→ **Job**
Transcribe the line containing "22:38, 20.01.2017" and every line after it, exactly, through the end of the records.

→ **Dataset extract**
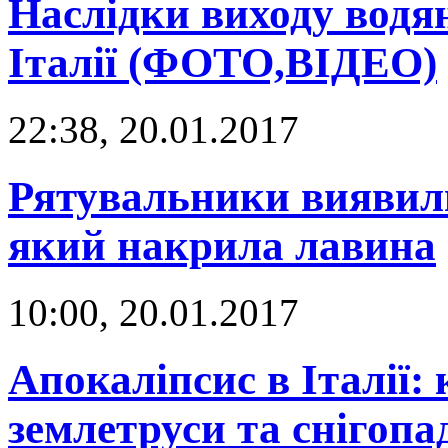
Наслідки виходу водя
Італії (ФОТО,ВІДЕО)
22:38, 20.01.2017
Рятувальники виявили 
який накрила лавина
10:00, 20.01.2017
Апокаліпсис в Італії:
землетруси та снігоп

→ **Final answer**
22:38, 20.01.2017
Рятувальники виявили 
який накрила лавина
10:00, 20.01.2017
Апокаліпсис в Італії:
землетруси та снігоп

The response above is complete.